I froze. A waiter had approached the woman, his back shielding her from my view. He gestured toward my awaited empty seat, and I couldn’t gauge her reaction to a question that she deserved to be a hearty “Will you drop that good-for-nothing already and spend your evening with literally anyone else?”
Abruptly, I regretted this whole endeavor. I was already so embarrassingly late and always told poor first impressions were forever no matter how great you turned out to be. And I wasn’t great. Better to spare her eyes from my sallow and patchy face. Better to spare her ears from my too high-pitched and raspy voice. Better to spare her brain from trying to think of more conversation starters I would be unable to initiate. Better to have her go home with the intriguing mystery of me rather than the disappointing reality.

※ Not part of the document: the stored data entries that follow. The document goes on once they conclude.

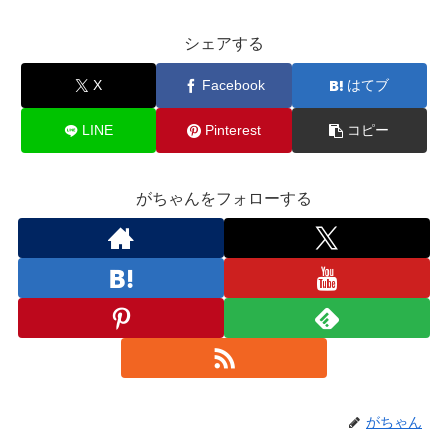
シェアする
X
Facebook
はてブ
LINE
Pinterest
コピー
がちゃんをフォローする
がちゃん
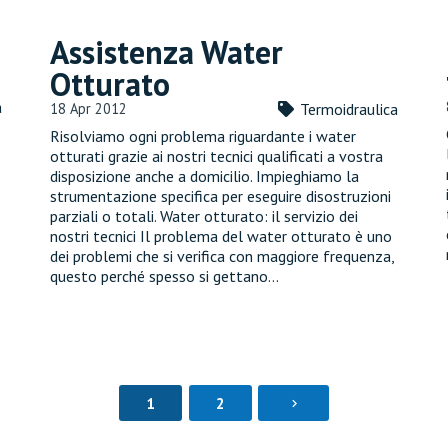
Assistenza Water
Otturato
a
18 Apr 2012
Termoidraulica
Risolviamo ogni problema riguardante i water
otturati grazie ai nostri tecnici qualificati a vostra
disposizione anche a domicilio. Impieghiamo la
strumentazione specifica per eseguire disostruzioni
parziali o totali. Water otturato: il servizio dei
nostri tecnici Il problema del water otturato è uno
dei problemi che si verifica con maggiore frequenza,
questo perché spesso si gettano…
1
2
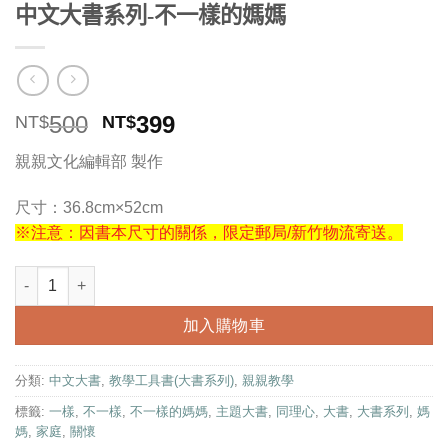
中文大書系列-不一樣的媽媽
原
目
500
399
NT$
NT$
始
前
親親文化編輯部 製作
價
價
格：
格：
尺寸：36.8cm×52cm
NT$500。
NT$399。
※注意：因書本尺寸的關係，限定郵局/新竹物流寄送。
中文大書系列-不一樣的媽媽 數量
加入購物車
分類:
中文大書
,
教學工具書(大書系列)
,
親親教學
標籤:
一樣
,
不一樣
,
不一樣的媽媽
,
主題大書
,
同理心
,
大書
,
大書系列
,
媽
媽
,
家庭
,
關懷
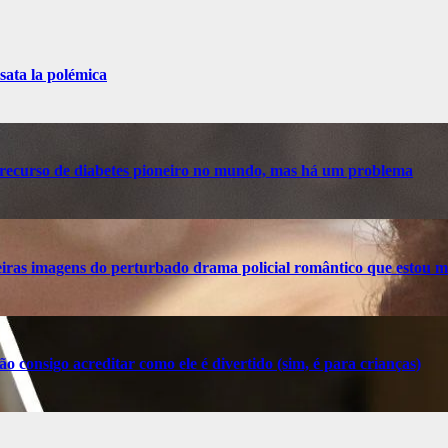
sata la polémica
recurso de diabetes pioneiro no mundo, mas há um problema
ras imagens do perturbado drama policial romântico que estou m
o consigo acreditar como ele é divertido (sim, é para crianças)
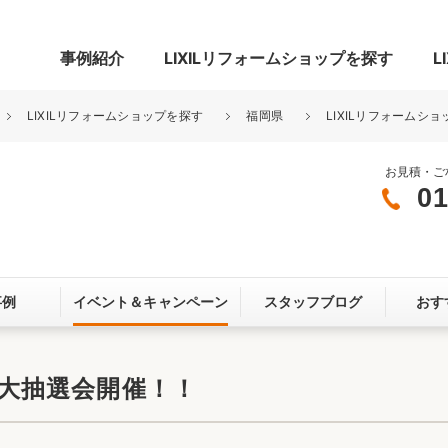
事例紹介
LIXILリフォームショップを探す
L
LIXILリフォームショップを探す
福岡県
LIXILリフォームショ
お見積・ご
01
グ
リビング・居室
寝室
玄関まわり
門まわり
事例
イベント＆
キャンペーン
スタッフブログ
おす
スペース
カースペース
お客さま満足度アンケート
ここちいい
リノベーシ
 大抽選会開催！！
オール電化
省エネ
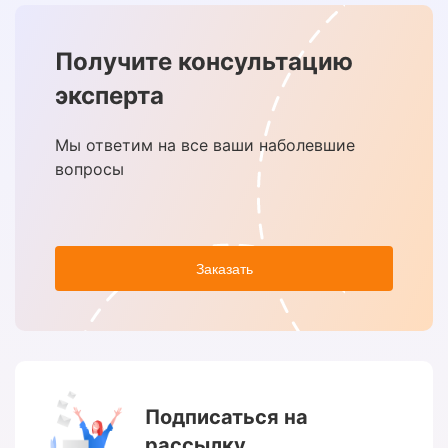
Получите консультацию
эксперта
Мы ответим на все ваши наболевшие
вопросы
Заказать
Подписаться на
рассылку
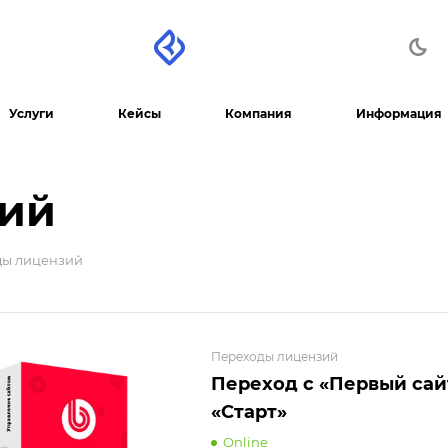
Услуги
Кейсы
Компания
Информация
зий
ды лицензий
Переходы лицензий
Переход с «Первый сай
«Старт»
Online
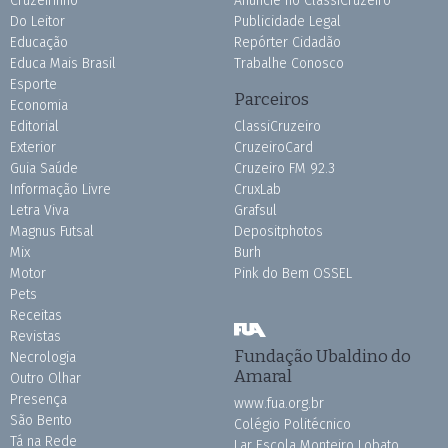
Cruzeirinho
Anuncie no ClassiCruzeiro
Do Leitor
Publicidade Legal
Educação
Repórter Cidadão
Educa Mais Brasil
Trabalhe Conosco
Esporte
Parceiros
Economia
Editorial
ClassiCruzeiro
Exterior
CruzeiroCard
Guia Saúde
Cruzeiro FM 92.3
Informação Livre
CruxLab
Letra Viva
Grafsul
Magnus Futsal
Depositphotos
Mix
Burh
Motor
Pink do Bem OSSEL
Pets
Receitas
Revistas
Fundação Ubaldino do
Necrologia
Amaral
Outro Olhar
Presença
www.fua.org.br
São Bento
Colégio Politécnico
Tá na Rede
Lar Escola Monteiro Lobato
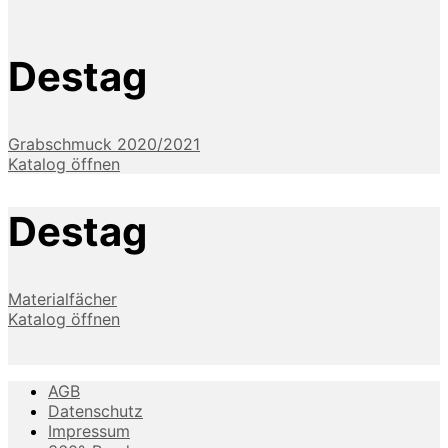
Destag
Grabschmuck 2020/2021
Katalog öffnen
Destag
Materialfächer
Katalog öffnen
AGB
Datenschutz
Impressum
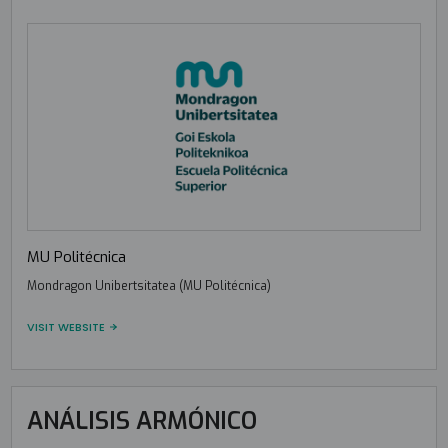
MU Politécnica
Mondragon Unibertsitatea (MU Politécnica)
VISIT WEBSITE
ANÁLISIS ARMÓNICO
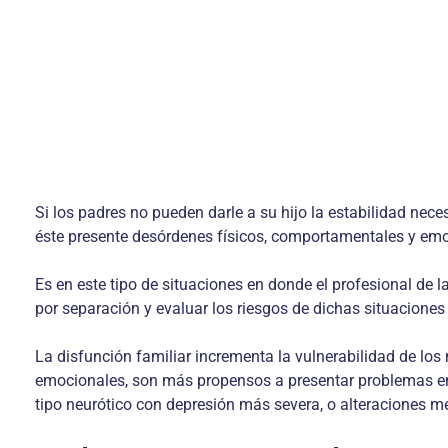
Si los padres no pueden darle a su hijo la estabilidad neces
éste presente desórdenes físicos, comportamentales y emo
Es en este tipo de situaciones en donde el profesional de l
por separación y evaluar los riesgos de dichas situaciones y
La disfunción familiar incrementa la vulnerabilidad de los 
emocionales, son más propensos a presentar problemas en 
tipo neurótico con depresión más severa, o alteraciones m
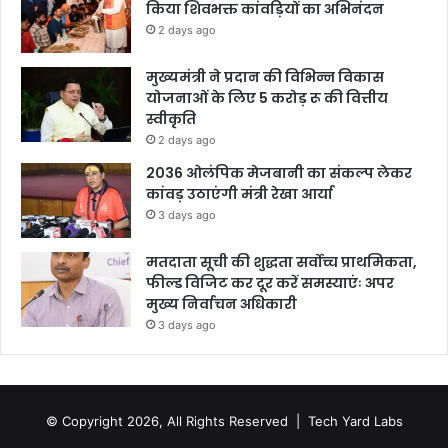
किया शिवभक्त कांवड़ियों का अभिनंदन
2 days ago
मुख्यमंत्री ने प्रदान की विभिन्न विकास
योजनाओं के लिए 5 करोड़ रू की वित्तीय
स्वीकृति
2 days ago
2036 ओलंपिक मेजबानी का संकल्प लेकर
कांवड़ उठाएंगी मंत्री रेखा आर्या
3 days ago
मतदाता सूची की शुद्धता सर्वोच्च प्राथमिकता,
फील्ड विजिट कर दूर करें समस्याएंः अपर
मुख्य निर्वाचन अधिकारी
3 days ago
© Copyright 2026, All Rights Reserved |
Tech Yard Labs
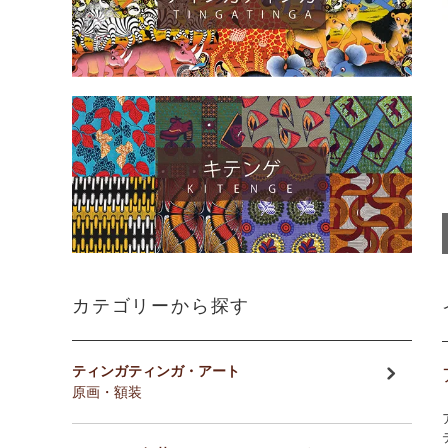
カテゴリーから探す
ティンガティンガ・アート
原画・額装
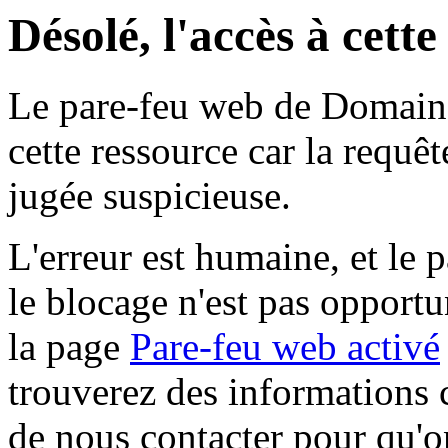
Désolé, l'accès à cett
Le pare-feu web de Domaine 
cette ressource car la requê
jugée suspicieuse.
L'erreur est humaine, et le p
le blocage n'est pas opportu
la page
Pare-feu web activé
trouverez des informations 
de nous contacter pour qu'o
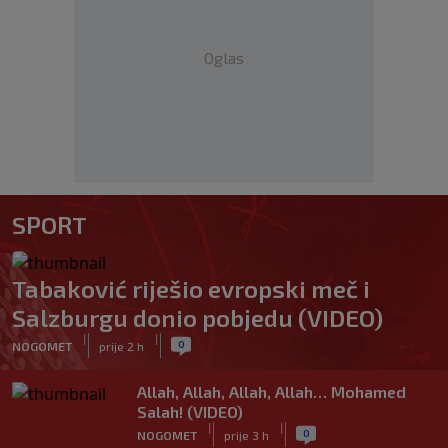
Oglas
SPORT
Tabaković riješio evropski meč i
Salzburgu donio pobjedu (VIDEO)
|
|
0
NOGOMET
prije 2 h
Allah, Allah, Allah, Allah… Mohamed
Salah! (VIDEO)
|
|
0
NOGOMET
prije 3 h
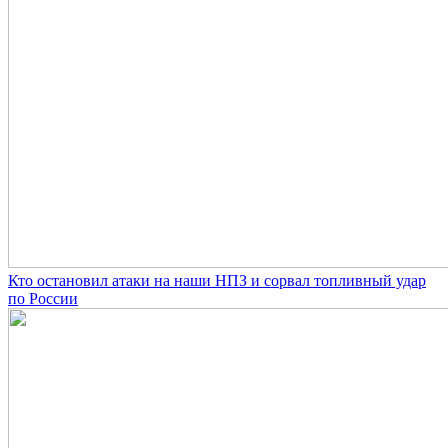
Кто остановил атаки на наши НПЗ и сорвал топливный удар
по России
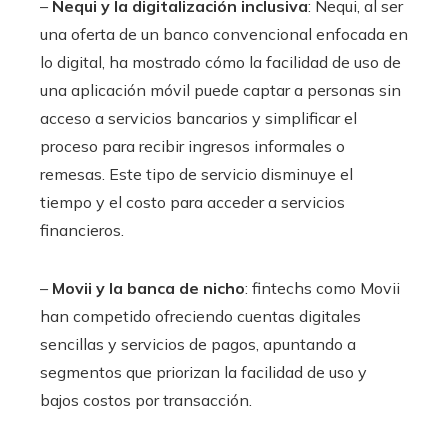
–
Nequi y la digitalización inclusiva
: Nequi, al ser
una oferta de un banco convencional enfocada en
lo digital, ha mostrado cómo la facilidad de uso de
una aplicación móvil puede captar a personas sin
acceso a servicios bancarios y simplificar el
proceso para recibir ingresos informales o
remesas. Este tipo de servicio disminuye el
tiempo y el costo para acceder a servicios
financieros.
–
Movii y la banca de nicho
: fintechs como Movii
han competido ofreciendo cuentas digitales
sencillas y servicios de pagos, apuntando a
segmentos que priorizan la facilidad de uso y
bajos costos por transacción.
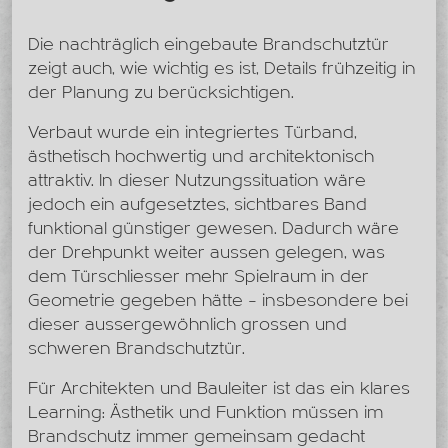
Die nachträglich eingebaute Brandschutztür
zeigt auch, wie wichtig es ist, Details frühzeitig in
der Planung zu berücksichtigen.
Verbaut wurde ein integriertes Türband,
ästhetisch hochwertig und architektonisch
attraktiv. In dieser Nutzungssituation wäre
jedoch ein aufgesetztes, sichtbares Band
funktional günstiger gewesen. Dadurch wäre
der Drehpunkt weiter aussen gelegen, was
dem Türschliesser mehr Spielraum in der
Geometrie gegeben hätte – insbesondere bei
dieser aussergewöhnlich grossen und
schweren Brandschutztür.
Für Architekten und Bauleiter ist das ein klares
Learning: Ästhetik und Funktion müssen im
Brandschutz immer gemeinsam gedacht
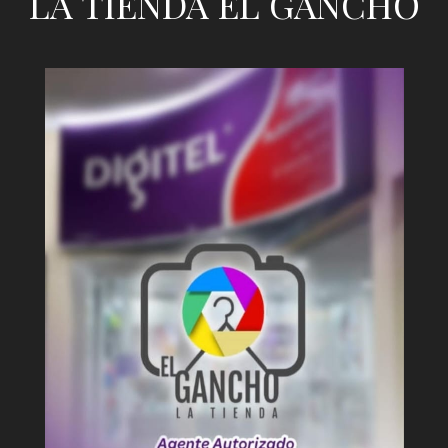
LA TIENDA EL GANCHO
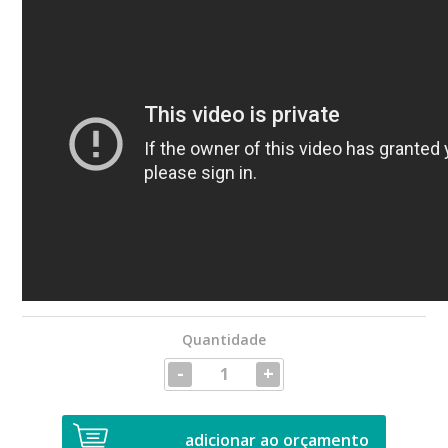
Quantidade
-
+
adicionar ao orçamento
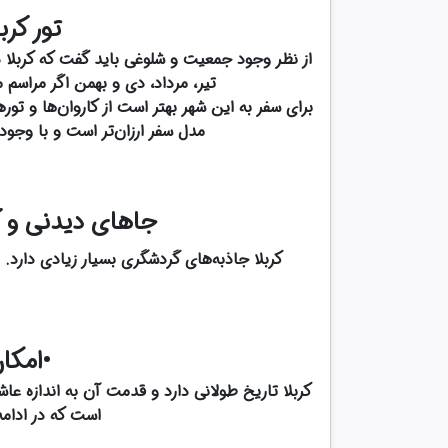
تور کربلا
از نظر وجود جمعیت و شلوغی باید گفت که کربلا در
تیر، مرداد، دی و بهمن اگر مراسم 
برای سفر به این شهر بهتر است از کاروان‌ها و تو
مدل سفر ارزان‌تر است و با وجود
جاهای دیدنی و گرد
کربلا جاذبه‌های گردشگری بسیار زیادی دارد. 
•امکان
کربلا تاریخ طولانی دارد و قدمت آن به اندازه عاش
است که در ادامه 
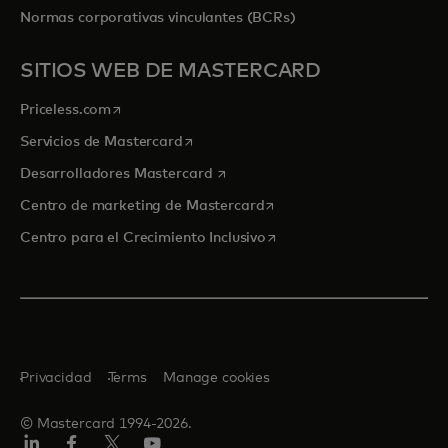
Normas corporativas vinculantes (BCRs)
SITIOS WEB DE MASTERCARD
se abre en una pestaña nueva
Priceless.com
se abre en una pestaña nueva
Servicios de Mastercard
se abre en una pestaña nueva
Desarrolladores Mastercard
se abre en una pestaña nu
Centro de marketing de Mastercard
se abre en una pestaña nu
Centro para el Crecimiento Inclusivo
Privacidad
Terms
Manage cookies
© Mastercard 1994-2026.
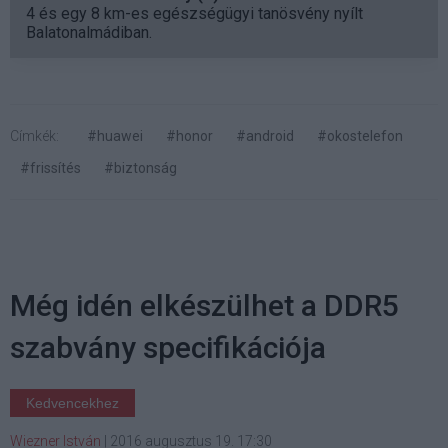
4 és egy 8 km-es egészségügyi tanösvény nyílt
Balatonalmádiban.
Címkék:
#huawei
#honor
#android
#okostelefon
#frissítés
#biztonság
Még idén elkészülhet a DDR5
szabvány specifikációja
Kedvencekhez
Wiezner István
|
2016 augusztus 19. 17:30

I was just turning away, telling myself it wasn’t worth it, almost convinced this was the right way to go, until I realized something. I would not be content with just the mystery of her. Even if her reality was as disappointing as mine, I didn’t think I cared.
I took a deep breath, begging myself to grow a pair in the time it took to reach my awaited spotlight.
In a moment, I found myself in front of her. I heard myself say “hello,” and who responded would indeed turn out to be nice and pretty, someone I’d like, and all of the other nondescript adjectives that would soon take a new meaning.
“Hi, are you James? My name is Gwyn,” her soft voice said, one that made my heart flutter. I had never heard someone of that name before. It was untarnished, and honey on my lips when I repeated it back to her.
I thought, for once, Hey, maybe this won’t be so bad.